RAFAEL EPSTEIN: James Frey's publishers offered refunds to readers after he admitted, to a furious Oprah Winfrey, that he had made lots of it up. But it didn't stop his book from selling.

And now, even though the family have also questioned Kathy O'Beirne's claim that she had a child at the age of 14, the commercial appeal of her book is undiminished.

The publishers counter that the archdiocese of Dublin had opportunities to reply to allegations in the book but no major changes were requested.
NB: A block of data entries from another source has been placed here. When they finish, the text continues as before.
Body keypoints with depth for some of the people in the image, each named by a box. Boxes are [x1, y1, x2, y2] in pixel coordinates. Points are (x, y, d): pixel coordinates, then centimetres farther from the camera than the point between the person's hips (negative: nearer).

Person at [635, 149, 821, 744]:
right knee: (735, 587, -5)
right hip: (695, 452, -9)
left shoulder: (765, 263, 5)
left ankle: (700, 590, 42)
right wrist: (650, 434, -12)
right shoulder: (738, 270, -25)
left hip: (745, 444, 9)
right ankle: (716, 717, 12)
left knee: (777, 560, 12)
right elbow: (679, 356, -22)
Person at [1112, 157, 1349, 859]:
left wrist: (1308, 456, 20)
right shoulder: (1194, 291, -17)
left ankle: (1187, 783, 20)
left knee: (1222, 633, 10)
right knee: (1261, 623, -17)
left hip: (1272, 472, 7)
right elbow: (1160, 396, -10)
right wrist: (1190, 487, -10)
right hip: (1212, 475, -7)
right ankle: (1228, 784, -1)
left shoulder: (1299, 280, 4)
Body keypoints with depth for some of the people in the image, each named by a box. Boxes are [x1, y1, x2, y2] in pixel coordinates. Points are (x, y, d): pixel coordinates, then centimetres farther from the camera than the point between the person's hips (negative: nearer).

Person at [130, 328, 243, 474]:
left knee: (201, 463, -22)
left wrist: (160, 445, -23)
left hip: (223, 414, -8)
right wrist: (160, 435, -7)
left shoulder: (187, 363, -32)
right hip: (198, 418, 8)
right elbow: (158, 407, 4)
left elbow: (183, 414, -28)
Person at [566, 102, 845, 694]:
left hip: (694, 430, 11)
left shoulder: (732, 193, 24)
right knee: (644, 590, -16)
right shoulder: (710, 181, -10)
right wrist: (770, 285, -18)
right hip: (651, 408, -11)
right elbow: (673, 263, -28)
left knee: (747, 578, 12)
Her family say the real story is that she spent time in a psychiatric hospital, a prison and a hostel for the homeless. Her brother Oliver is upset that their father was portrayed as an abuser.

OLIVER O'BEIRNE: If you are going to start writing stuff like this and it's lies and there's people, my father he is dead and buried, because he'd turn in his grave if he'd seen what was wrote. But we are here, and we are alive, and we are not going to allow this to continue.

RAFAEL EPSTEIN: The publishers, Mainstream Press, have been here before. Five years ago the BBC questioned another Mainstream author, Tom Carew. He wrote a book called Jihad! about his supposed experiences in the SAS. The BBC confronted him after discovering he'd never served in the elite army force.

BBC INTERVIEWER: Isn't the truth that a real SAS man would stand his ground and provide an answer and you don't have one.

RAFAEL EPSTEIN: And that impromptu interview ended when Tom Carew assaulted the cameraman.

(Noise of glass and things breaking)

TOM CAREW: There's your answer.

BBC INTERVIEWER: That's enough.

RAFAEL EPSTEIN: Kathy O'Beirne's book, released in Ireland two years ago, is still selling well. This is Rafael Epstein for The World Today.